Entre as medidas concretas previstas no memorando, o bloqueio naval imposto pelos Estados Unidos ao Irã deverá ser removido em até 30 dias após a assinatura. A reabertura do Estreito de Ormuz — passagem estratégica por onde transita parcela significativa do comércio global de petróleo — também está contemplada no acordo.
Mediação paquistanesa
O Paquistão desempenhou papel central como mediador entre Washington e Teerã, segundo as fontes consultadas. A escolha de Versalhes como local para a cerimônia de assinatura contou com a acolhida do governo francês, embora os detalhes sobre o envolvimento de Paris nas negociações não tenham sido detalhados nos relatos publicados.
Contexto do conflito
O confronto militar direto entre Estados Unidos e Irã teve início em 28 de fevereiro, no contexto da guerra envolvendo EUA e Israel contra o Irã.
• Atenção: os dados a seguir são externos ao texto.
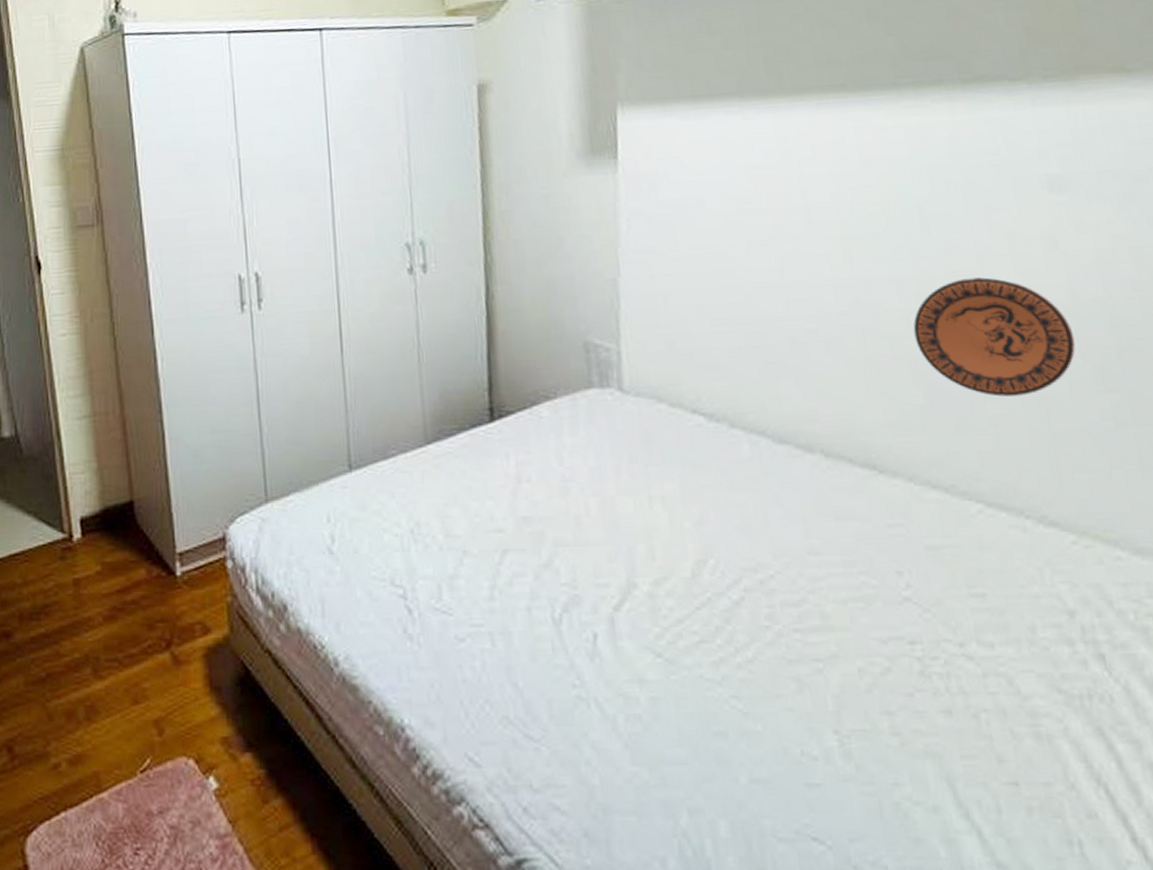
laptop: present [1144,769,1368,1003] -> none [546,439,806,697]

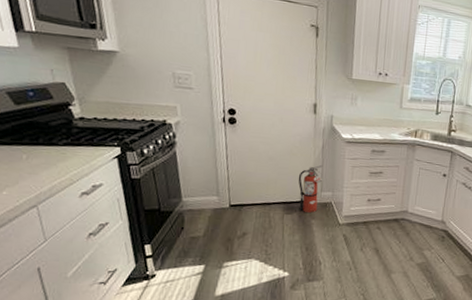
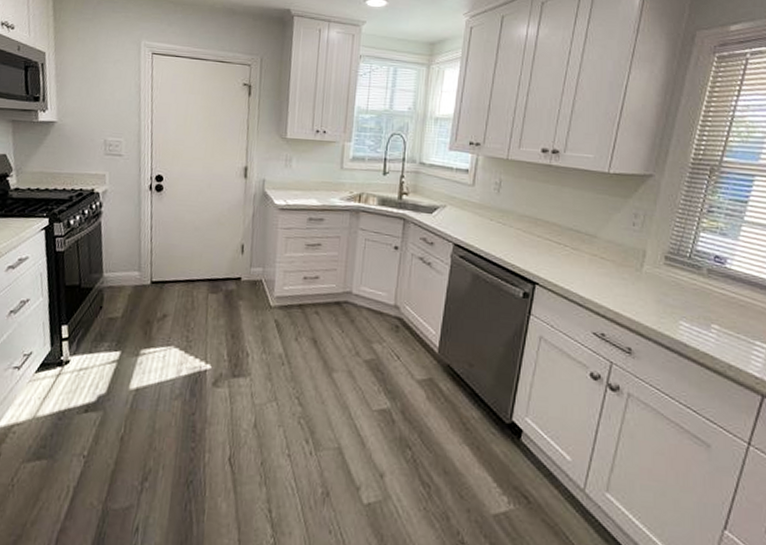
fire extinguisher: present [298,164,323,213] -> none [225,235,253,292]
O conflito provocou impactos severos na economia global, particularmente nos mercados de energia, devido às restrições à navegação no Estreito de Ormuz e ao bloqueio naval americano na região do Golfo Pérsico.
Próximos passos
De acordo com a NBC News, o memorando de entendimento não constitui um tratado formal, mas estabelece o arcabouço para as negociações que devem ocorrer nos próximos 60 dias. O sucesso do processo dependerá da capacidade das partes de alcançar consenso sobre questões historicamente sensíveis, como o programa nuclear iraniano e a suspensão definitiva das sanções econômicas impostas pelos Estados Unidos. O plano de reconstrução de US$ 300 bilhões representa outro ponto que demandará negociações detalhadas sobre financiamento e implementação.